July 01, 2010
On July 1, 2010—the first day of the State of Illinois’ FY2011 fiscal year—Governor Pat Quinn said that his budget for the new year will contain major spending cuts. However, most of the reductions have yet to be determined and the FY2011 budget continues to be unbalanced, with an expected operating deficit of $5.9 billion.
The Governor announced at a press conference that his FY2011 General Funds budget will total $24.9 billion. That total is approximately $1.1 billion below the $26 billion budget passed in May by the Illinois General Assembly (House Bill 859). At the press conference, the Governor said that he was cutting $1.4 billion, but that figure refers to a reduction from the FY2010 budget’s $26.3 billion.
The Governor’s $1.1 billion in spending cuts include $155.2 million in specific reduction and line item vetoes. Line items that have been vetoed or reduced must be reconsidered by the General Assembly during the fall session; an item may be returned to the enacted level by a simple majority vote in the House of Representatives and the Senate in the case of a reduction veto and by a three-fifths super majority vote in the case of a line item veto. The total also includes roughly $25 million in departmental reserves.

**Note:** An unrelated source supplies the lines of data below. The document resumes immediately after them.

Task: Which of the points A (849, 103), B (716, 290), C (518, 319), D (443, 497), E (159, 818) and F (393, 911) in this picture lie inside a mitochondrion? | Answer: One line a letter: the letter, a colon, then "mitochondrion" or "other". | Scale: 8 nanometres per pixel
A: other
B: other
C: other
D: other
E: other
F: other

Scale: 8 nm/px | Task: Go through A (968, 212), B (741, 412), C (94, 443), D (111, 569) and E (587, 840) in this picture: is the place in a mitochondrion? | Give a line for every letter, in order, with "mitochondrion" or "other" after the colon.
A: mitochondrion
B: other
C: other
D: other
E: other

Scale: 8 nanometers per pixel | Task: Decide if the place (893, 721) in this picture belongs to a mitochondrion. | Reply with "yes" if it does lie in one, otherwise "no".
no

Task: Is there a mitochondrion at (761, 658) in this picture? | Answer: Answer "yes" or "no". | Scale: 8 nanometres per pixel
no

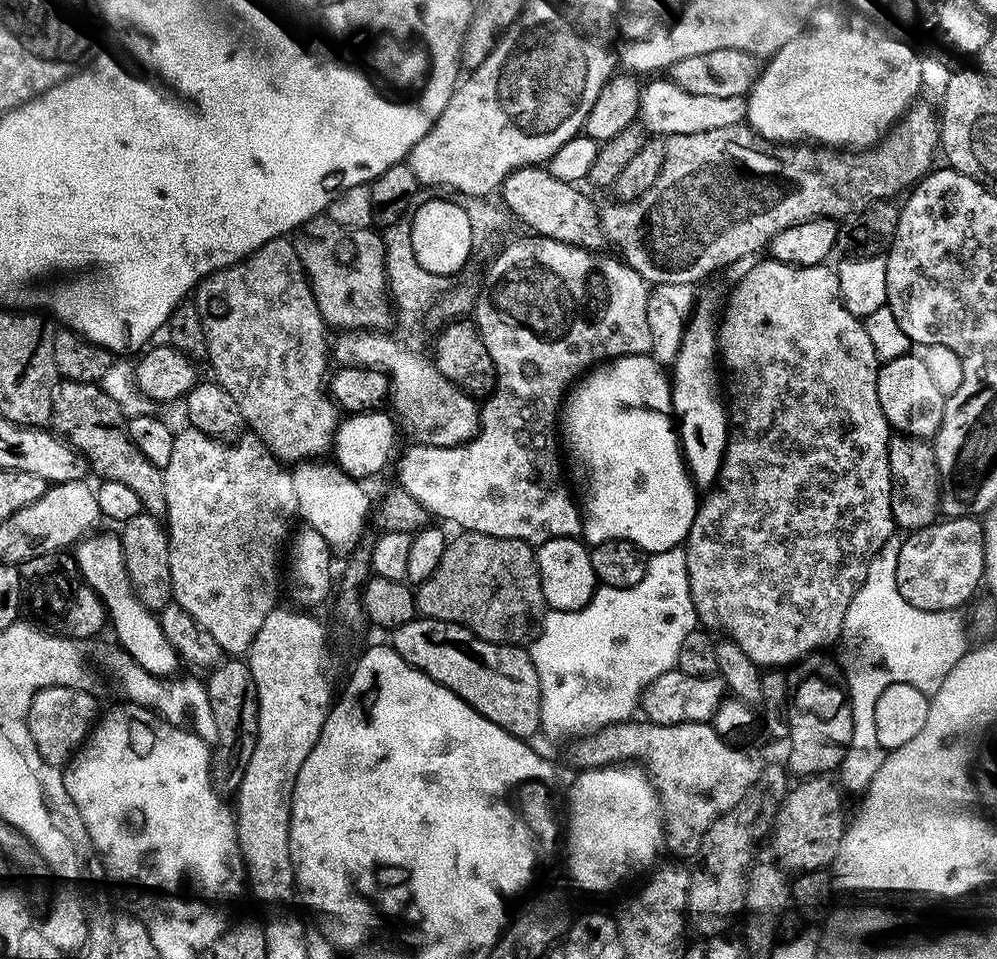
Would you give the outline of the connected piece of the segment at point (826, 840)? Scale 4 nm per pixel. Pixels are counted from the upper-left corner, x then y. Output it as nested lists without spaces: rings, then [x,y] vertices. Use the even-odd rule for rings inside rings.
[[[805,780],[783,808],[785,818],[774,843],[784,867],[803,872],[825,869],[839,857],[848,833],[846,808],[840,788],[832,781]]]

The remaining $891 million in cuts consist of appropriations that the Governor will hold in reserve, under authority granted by the legislature in May in the Emergency Budget Act (Senate Bill 3660). Those spending cuts will be determined throughout the year on a case-by-case basis and will be filed with the Illinois Comptroller’s Office, Illinois Budget Director David Vaught said at the press conference.
Reducing the General Funds budget by roughly $1.1 billion would result in an FY2011 operating deficit of $5.9 billion, according to the latest figures available from the Governor’s Office of Management and Budget. In addition to this projected operating deficit, the State is expected to start FY2011 with an accumulated deficit from prior years of $6.1 billion, for a total year-end deficit of approximately $12 billion. The table below shows how this deficit was calculated.
In this table, Federal Sources revenues include $479 million due to a six-month extension of stimulus funding for Medicaid. However, it appears increasingly unlikely that Congress will pass the extension, potentially leaving a bigger hole in Illinois’ budget.
Governor Quinn plans to close part of the FY2011 operating deficit through $2.2 billion in borrowing from Special State Funds and securitization of the proceeds of a tobacco litigation settlement. The Governor said at the press conference that after the November elections he will continue to push for more borrowing to fund the State’s estimated General Funds pension contributions of $3.7 billion and for a personal income tax increase to 4% from 3%. Meanwhile, he said the State will make the pension contributions from the State’s General Funds.
The Governor said he plans to keep funding levels for General State Aid to elementary and secondary education, early childhood programs and special education at FY2010 levels. However, Mr. Vaught also said that every agency will be affected by spending reductions under the budget reserve process.
The Emergency Budget Act gave the Governor authority to establish budgetary reserves of roughly $2 billion. The legislature also appropriated $3.5 billion as a lump sum allocation to the Governor’s Office, and the Governor said that he has allocated all but $180 million of that amount.
This item was originally posted on July 1, 2010. Changes were made on July 7, 2010 to reflect new information obtained from the Governor’s Office of Management and Budget.